Debate
Nilma Lino Gomes
Ambos são difíceis de serem combatidos em um quadro de desigualdades, de desgoverno, de extrema direita e de ascensão dos ideais fascistas. Podem até indignar, mas ainda não retiraram o Brasil da inércia racial
Um olhar para a população em tempos de pandemia revela a alta taxa de letalidade que recai sobre os pobres e, com maior contundência, sobre as pessoas negras (pretos e pardos) e pobres. Essa realidade não pode ser compreendida como uma simples coincidência da relação entre pobreza e raça. Ela é fruto de uma perversidade histórica e estrutural ativamente produzida que, no contexto de exacerbação do neoliberalismo e da crise sanitária, revela a imbricação entre raça, pobreza, saúde pública e Estado.
Diversas organizações do Movimento Negro denunciam o descompromisso do Estado, dos órgãos de saúde e dos veículos da grande mídia em relação aos efeitos da pandemia do novo coronavírus sobre a população negra, e ajudam a comunidade negra a compreender os seus direitos em tempos de crise sanitária. Um grupo de 150 entidades representativas do movimento negro e de periferias do Brasil que compõem a Coalizão Negra por Direitos enviou uma carta ao ex-ministro da Saúde Luiz Henrique Mandetta, pedindo informações a respeito dos dados sobre etnia, raça, gênero e território de pessoas infectadas pelo novo coronavírus e mortas em decorrência da covid-19. Essa ação resultou na publicização oficial dos primeiros dados com recorte racial sobre a doença. Porém, os descaminhos e o autoritarismo do governo federal, que desconsidera a trágica situação da saúde pública brasileira levaram ao abandono da socialização de tais dados. Atualmente, se alguém quiser ter essas informações terá que ir direto aos Boletins Epidemiológicos e interpretar os dados.

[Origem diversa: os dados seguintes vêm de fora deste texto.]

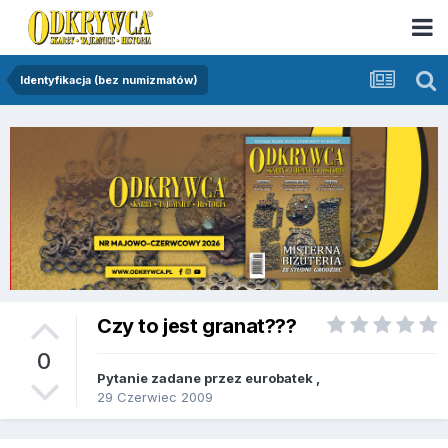
Identyfikacja (bez numizmatów)
Czy to jest granat???
0
Pytanie zadane przez
eurobatek
,
29 Czerwiec 2009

Negras e negros estão entre o público mais exposto ao novo coronavírus devido a sua condição de pobreza, de desemprego, de trabalho informal, de residência em regiões periféricas, vilas e favelas sem saneamento básico, de precariedade de postos de trabalho e moradia. Eles também têm maior necessidade do uso dos serviços do SUS (Sistema Único de Saúde). Essa situação possui antecedentes históricos. Ela é consequência do racismo, das heranças colonialistas que privilegiam seus herdeiros em detrimentos de pessoas negras até hoje.
Também é a população negra e pobre aquela que apresenta maior dificuldade de acesso às medidas sanitárias, às informações adequadas, aos recursos financeiros para a compra de produtos de higienização, de garantia de uma vida saudável, com alimentação nutritiva que possa ajudá-la a adquirir imunidade não só à covid-19, mas também a outras doenças.

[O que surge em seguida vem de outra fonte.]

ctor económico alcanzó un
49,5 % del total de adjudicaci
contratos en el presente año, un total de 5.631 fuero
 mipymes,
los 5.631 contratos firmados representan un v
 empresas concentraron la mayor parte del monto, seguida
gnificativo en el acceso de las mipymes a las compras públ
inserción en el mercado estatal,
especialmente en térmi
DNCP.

Como bem apontou Pedro Martins, em texto para a Abrasco (Associação Brasileira de Saúde Coletiva), as doenças não são entidades democráticas. Diante da atual pandemia, a população negra, em sua diversidade, também é considerada como grupo de risco, obviamente com gradações internas, variando tanto por comorbidades que atingem negras e negros em maior número — caso da hipertensão e da diabetes e, principalmente, da anemia falciforme — ou mesmo pela letalidade social, motivada por questões históricas, políticas e sociais estruturantes de nossa sociedade.